Submitted by Dr A Röschl on Sun, 08/25/2024 - 02:04
Sometimes you see an ECG strip, look at it and then put it away again with the thought: I don't understand this. But if you take your time and analyze the ECG systematically, you will usually come to a good result. This is an example of such an ECG (certainly not the most difficult). The explanation is shown in the 2nd picture.
Submitted by Dr A Röschl on Tue, 07/30/2024 - 03:13
The first 3 beats are sinus node beats, all have the same morphology of the P wave. This is followed by a PAC, which is conducted via the fast pathway in the AV node. The next PAC is conducted via the slow pathway, then the AV nodal reentry tachycardia (slow/fast) starts. The retrograde P waves are visible at the end of the QRS complex in the lower lead K3.
Submitted by Dr A Röschl on Sat, 07/27/2024 - 04:06
Why is the pause after the PVCs relatively long? We see a sinus arrhythmia in the rhythm strip. The ventricular extrasystoles penetrate the AV node retrogradely and reset the sinus rhythm, which then restarts. VA conduction can be recognized by the inverted P wave following the QRS complex of the ventricular extrasystole (PVC).
Submitted by Dr A Röschl on Mon, 12/11/2023 - 01:07
Why is this a high-grade AV block? If at least 3 P-waves are not conduced and there is normal AV conduction before and after, this can be considered a high-grade AV block. In this Holter strip, P1, P2 and all P-waves from P6 onwards are conducted, albeit with a prolonged PR interval (first-degree AV block). P3, P4, P5 are not conducted.
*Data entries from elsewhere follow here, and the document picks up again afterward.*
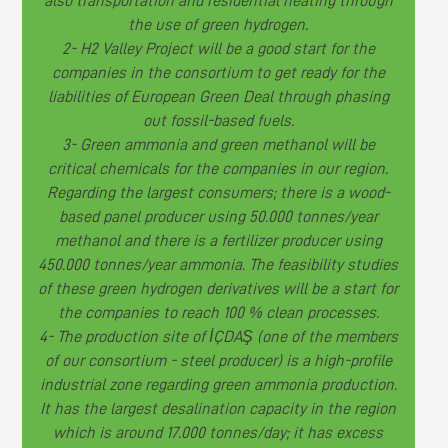
also transportation and residential heating through
the use of green hydrogen.
2- H2 Valley Project will be a good start for the
companies in the consortium to get ready for the
liabilities of European Green Deal through phasing
out fossil-based fuels.
3- Green ammonia and green methanol will be
critical chemicals for the companies in our region.
Regarding the largest consumers; there is a wood-
based panel producer using 50.000 tonnes/year
methanol and there is a fertilizer producer using
450.000 tonnes/year ammonia. The feasibility studies
of these green hydrogen derivatives will be a start for
the companies to reach 100 % clean processes.
4- The production site of İÇDAŞ (one of the members
of our consortium - steel producer) is a high-profile
industrial zone regarding green ammonia production.
It has the largest desalination capacity in the region
which is around 17.000 tonnes/day; it has excess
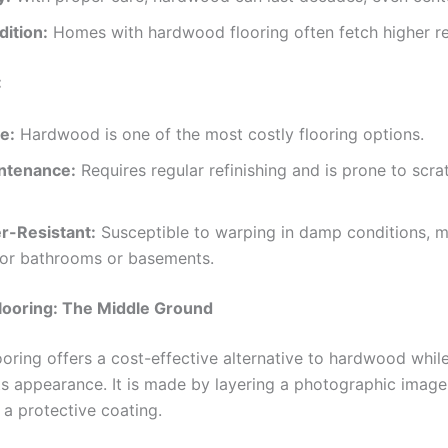
dition:
Homes with hardwood flooring often fetch higher re
:
e:
Hardwood is one of the most costly flooring options.
ntenance:
Requires regular refinishing and is prone to scr
r-Resistant:
Susceptible to warping in damp conditions, ma
 for bathrooms or basements.
looring: The Middle Ground
oring offers a cost-effective alternative to hardwood while 
ts appearance. It is made by layering a photographic imag
 a protective coating.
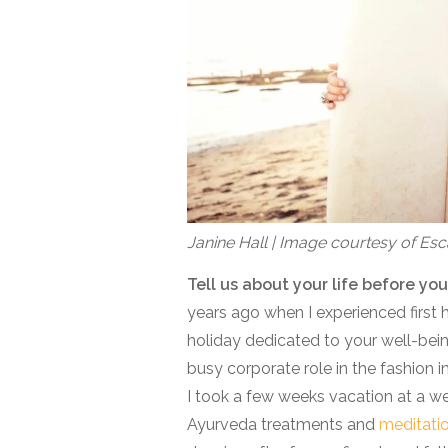
Janine Hall | Image courtesy of E
Tell us about your life before 
years ago when I experienced first
holiday dedicated to your well-being
busy corporate role in the fashion in
I took a few weeks vacation at a well
Ayurveda treatments and
meditati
A junctional escape beat is seen before P5. P5 can also not be conducted because the specific conduction system is still refractory at this time due to the junctional escape beat.
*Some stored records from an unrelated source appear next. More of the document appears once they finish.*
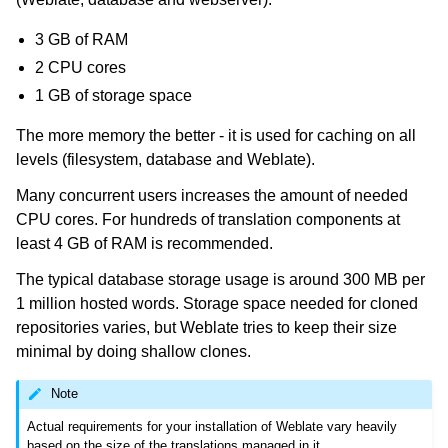
3 GB of RAM
2 CPU cores
1 GB of storage space
The more memory the better - it is used for caching on all
levels (filesystem, database and Weblate).
Many concurrent users increases the amount of needed
ggle navigation of Supported file formats
CPU cores. For hundreds of translation components at
least 4 GB of RAM is recommended.
The typical database storage usage is around 300 MB per
1 million hosted words. Storage space needed for cloned
repositories varies, but Weblate tries to keep their size
minimal by doing shallow clones.
Note
ggle navigation of Configuration instructions
Actual requirements for your installation of Weblate vary heavily
based on the size of the translations managed in it.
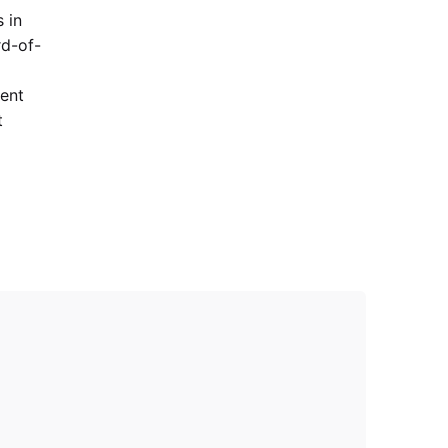
 in
rd-of-
lent
t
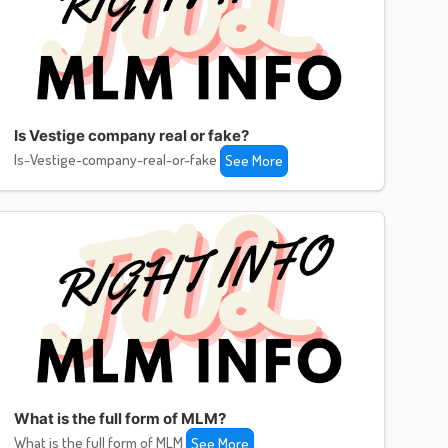
Is Vestige company real or fake?
Is-Vestige-company-real-or-fake
See More
What is the full form of MLM?
What is the full form of MLM
See More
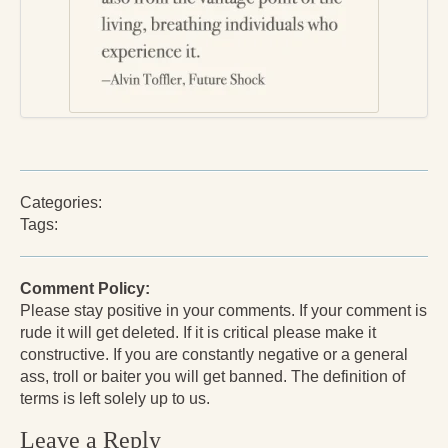
Press Kit
Books
All Books
Sacred Selfishness
Into the Heart of the Feminine
Categories:
Love and Power
Tags:
Reflections From the Chrysalis
Comment Policy:
Facing the Apocalypse
Please stay positive in your comments. If your comment is
rude it will get deleted. If it is critical please make it
Aging Strong
constructive. If you are constantly negative or a general
ass, troll or baiter you will get banned. The definition of
The Journey into Wholeness
terms is left solely up to us.
Becoming Whole
Leave a Reply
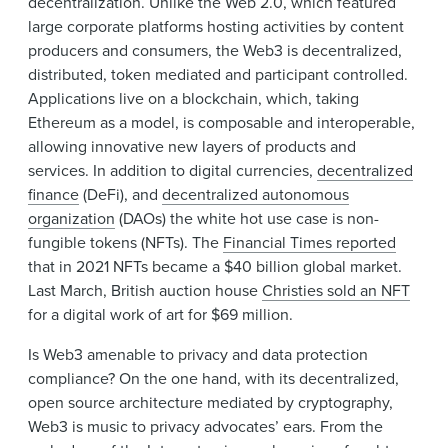
decentralization. Unlike the Web 2.0, which featured
large corporate platforms hosting activities by content
producers and consumers, the Web3 is decentralized,
distributed, token mediated and participant controlled.
Applications live on a blockchain, which, taking
Ethereum as a model, is composable and interoperable,
allowing innovative new layers of products and
services. In addition to digital currencies,
decentralized
finance
(DeFi), and
decentralized autonomous
organization
(DAOs) the white hot use case is non-
fungible tokens (NFTs). The
Financial Times reported
that in 2021 NFTs became a $40 billion global market.
Last March, British auction house
Christies sold an NFT
for a digital work of art for $69 million.
Is Web3 amenable to privacy and data protection
compliance? On the one hand, with its decentralized,
open source architecture mediated by cryptography,
Web3 is music to privacy advocates’ ears. From the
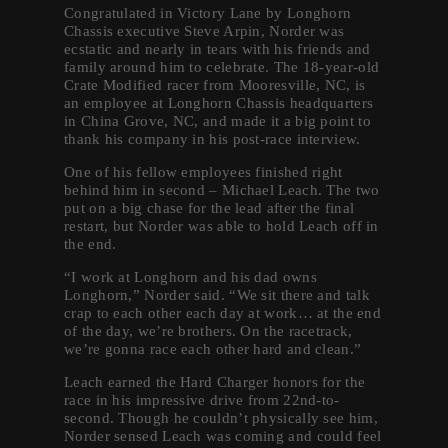
Congratulated in Victory Lane by Longhorn
Chassis executive Steve Arpin, Norder was
ecstatic and nearly in tears with his friends and
family around him to celebrate. The 18-year-old
Crate Modified racer from Mooresville, NC, is
an employee at Longhorn Chassis headquarters
in China Grove, NC, and made it a big point to
thank his company in his post-race interview.
One of his fellow employees finished right
behind him in second – Michael Leach. The two
put on a big chase for the lead after the final
restart, but Norder was able to hold Leach off in
the end.
“I work at Longhorn and his dad owns
Longhorn,” Norder said. “We sit there and talk
crap to each other each day at work… at the end
of the day, we’re brothers. On the racetrack,
we’re gonna race each other hard and clean.”
Leach earned the Hard Charger honors for the
race in his impressive drive from 22nd-to-
second. Though he couldn’t physically see him,
Norder sensed Leach was coming and could feel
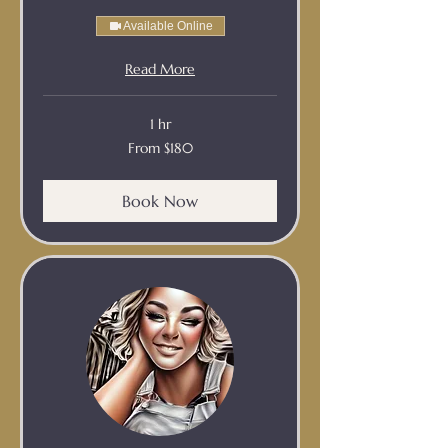
Available Online
Read More
1 hr
From
From $180
180
Australian
dollars
Book Now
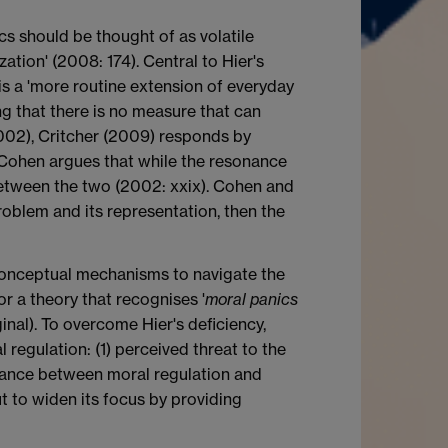
cs should be thought of as volatile
zation' (2008: 174). Central to Hier's
d is a 'more routine extension of everyday
ming that there is no measure that can
(2002), Critcher (2009) responds by
r. Cohen argues that while the resonance
between the two (2002: xxix). Cohen and
roblem and its representation, then the
 conceptual mechanisms to navigate the
r a theory that recognises '
moral panics
ginal). To overcome Hier's deficiency,
 regulation: (1) perceived threat to the
 balance between moral regulation and
ut to widen its focus by providing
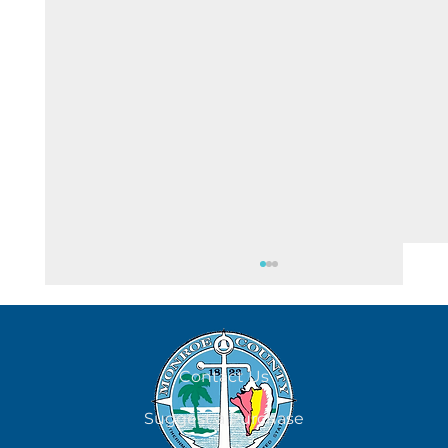
August 6
Contact Us
Suggest a Purchase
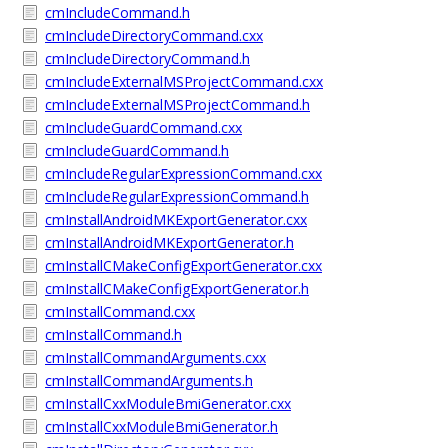
cmIncludeCommand.h
cmIncludeDirectoryCommand.cxx
cmIncludeDirectoryCommand.h
cmIncludeExternalMSProjectCommand.cxx
cmIncludeExternalMSProjectCommand.h
cmIncludeGuardCommand.cxx
cmIncludeGuardCommand.h
cmIncludeRegularExpressionCommand.cxx
cmIncludeRegularExpressionCommand.h
cmInstallAndroidMKExportGenerator.cxx
cmInstallAndroidMKExportGenerator.h
cmInstallCMakeConfigExportGenerator.cxx
cmInstallCMakeConfigExportGenerator.h
cmInstallCommand.cxx
cmInstallCommand.h
cmInstallCommandArguments.cxx
cmInstallCommandArguments.h
cmInstallCxxModuleBmiGenerator.cxx
cmInstallCxxModuleBmiGenerator.h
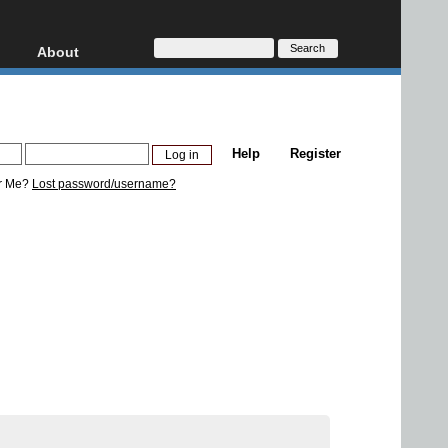
About
HD, AVCHD
About
Contact
Privacy
Help
Register
Donate
r Me?
Lost password/username?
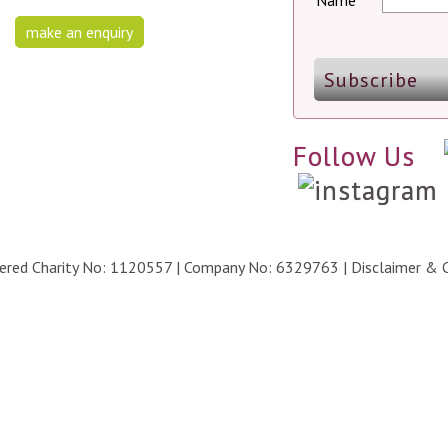
Name
make an enquiry
Follow Us
stered Charity No: 1120557 | Company No: 6329763 |
Disclaimer & 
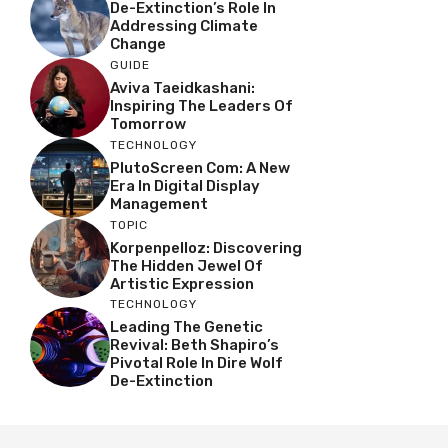
De-Extinction’s Role In
Addressing Climate
Change
GUIDE
Aviva Taeidkashani:
Inspiring The Leaders Of
Tomorrow
TECHNOLOGY
PlutoScreen Com: A New
Era In Digital Display
Management
TOPIC
Korpenpelloz: Discovering
The Hidden Jewel Of
Artistic Expression
TECHNOLOGY
Leading The Genetic
Revival: Beth Shapiro’s
Pivotal Role In Dire Wolf
De-Extinction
Submitted by Dr A Röschl on Mon, 12/11/2023 - 00:43
Atrial flutter and atrial fibrillation are two different cardiac arrhythmias, but occur frequently side by side in the same patient. Here is an example of how atrial flutter degenerataes into atrial fibrillation. The initially ordered atrial activity (left in the picture) with 2 flutter waves/1 QRS complex changes into irregular atrial activity (right in the picture) and the RR intervals become completely irregular.
Submitted by Dr A Röschl on Thu, 08/10/2023 - 01:07
Here we see the EKG of a 15-year-old girl. The rhythm is irregular, with the heart rate fluctuating between approximately 60 and 90 beats per minute. All P waves are identical, and the PR interval is always constant. Therefore, a sinus arrhythmia is present. In this case, it is a respiratory sinus arrhythmia, which is commonly found in younger individuals. The heart rate increases reflexively during inspiration and decreases during exspiration. This physiological sinus arrhythmia is usually no longer present in older individuals.
Submitted by Dr A Röschl on Wed, 08/02/2023 - 02:35
We are observing EKG strip 1 in a Holter EKG recording; what can be said about it? There is a sinus rhythm with a normal PQ interval. After 3 sinus beats, a 2:1 AV block develops. When 2:1 AV block occurs, we should not refer to this as Wenckebach (Mobitz I) or Mobitz II, but rather as a high-grade AV block (other forms include: 3:1, 4:1, 5:1, etc.). The 2:1 block can be intranodally localized and behave benignly like a Wenckebach block typically does. However, it could also be infranodally localized with a potentially serious prognosis.
This two-lead rhythm strip shows a normal sinus rhythm at about 63 bpm. The P waves are regular. After the sixth P-QRS, there is a non-conducted P wave. The normal rhythm then resumes. The two most common reasons for a non-conducted P wave in the midst of a normal sinus rhythm are 1) non-conducted PAC, and 2) Wenckebach conduction. The first is easy to rule out. The non-conducted P wave is not premature, so it is not a PAC. The second one is a little harder when we only have a short strip to look at. We are conditioned to look for progressively-prolonging PR intervals until a QRS is "dropped". In this case, the progression is in very tiny increments that are hard to see unless you zoom in and measure. But they ARE progressively prolonging. An easy hack: measure the last PRI before the dropped beat and the first one after the pause. You will see that the cycle ends on a longer PRI (about .28 seconds) and the new cycle starts up with a PR interval of about .20 seconds. Fortunately, this conduction ratio will have very little effect on the patient's heart rate.
This strip shows a supraventricular tachycardia, rate 196 bpm, after adenosine was administered to the patient. The PSVT breaks, and an irregular rhythm composed of sinus beats and premature atrial contractions ensues. This is common after medical cardioversion. The patient later settled into a normal sinus rhythm. The abrupt change from a fast, regular rhythm to a slower, irregular rhythm is evidence that the tachycardia was due to a reentrant circuit, and not sinus tachycardia.